**CONSIGNES**:
(a) Traduisez en anglais cette phrase du texte extrait : « Plusieurs orateurs se sont déjà succédés lorsque Emmett Grogan est invité à prendre la parole. »
(b) Reproduisez à l'identique le passage du texte extrait qui commence par « Plusieurs orateurs se » et se termine par « nous guider ! ».

**TEXTE EXTRAIT**:
--------------------------------------------------

15 nov. 2010

EMMET GROGAN - (1943–1978)

1968, au London Ronhouse.
Pour une série de meetings sur la "Dialectique de la Libération" se sont rassemblés par milliers des adeptes de la contre culture : hippies chevelus, anarchistes pacifistes, révolutionnaires pro-castristes, membres des "black panthers", beatniks hallucinés… Leur point commun : Le mépris de l'ordre injuste (mépris qui peut aller jusqu'à la détestation), et l'espoir de changer la société.
Plusieurs orateurs se sont déjà succédés lorsque Emmett Grogan est invité à prendre la parole. Son discours, plein d'exaltation et largement gesticulé, est à peu près ceci : "Notre révolution fera plus pour réaliser une transformation réelle, intérieure, que toutes les révoltes modernes prises ensemble !…
 
A aucune étape de notre avancée, à aucune étape de notre combat nous ne devons laisser le hasard nous guider !

--------------------------------------------------

**ENTRÉES FOURNIES**:
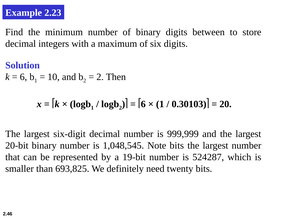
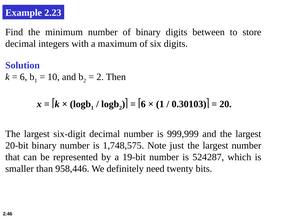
1,048,545: 1,048,545 -> 1,748,575
Note bits: bits -> just
693,825: 693,825 -> 958,446
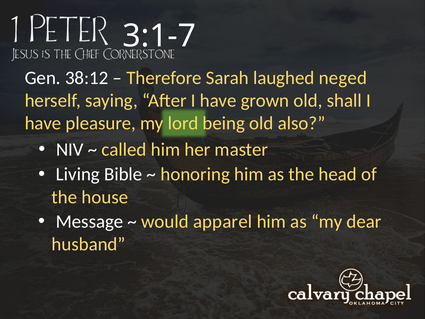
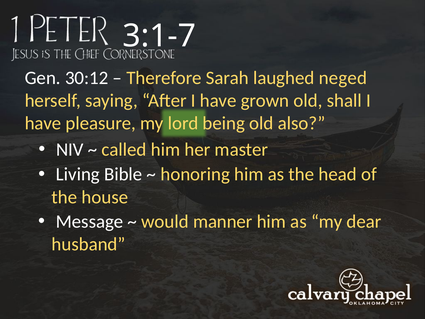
38:12: 38:12 -> 30:12
apparel: apparel -> manner
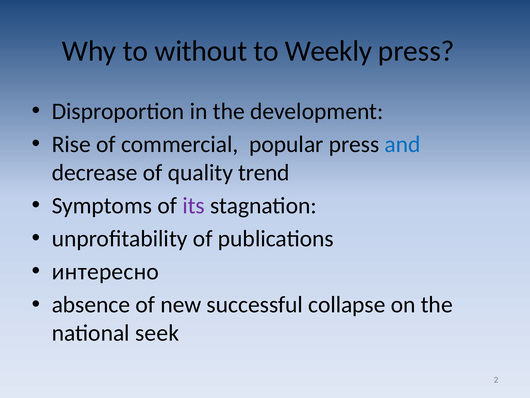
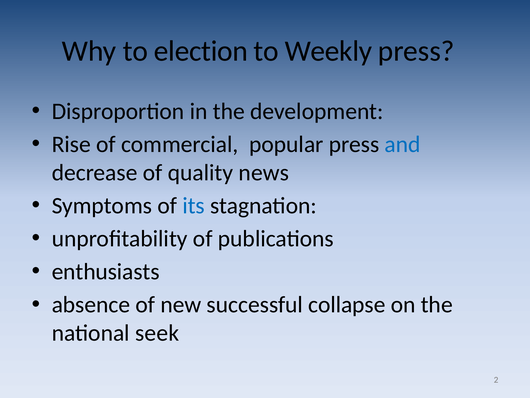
without: without -> election
trend: trend -> news
its colour: purple -> blue
интересно: интересно -> enthusiasts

--------------------------------------------------

**RÉPONSES PAR CONSIGNE**:
(a) Several speakers have already followed one another when Emmett Grogan is invited to take the floor.

(b)
Plusieurs orateurs se sont déjà succédés lorsque Emmett Grogan est invité à prendre la parole. Son discours, plein d'exaltation et largement gesticulé, est à peu près ceci : "Notre révolution fera plus pour réaliser une transformation réelle, intérieure, que toutes les révoltes modernes prises ensemble !…
 
A aucune étape de notre avancée, à aucune étape de notre combat nous ne devons laisser le hasard nous guider !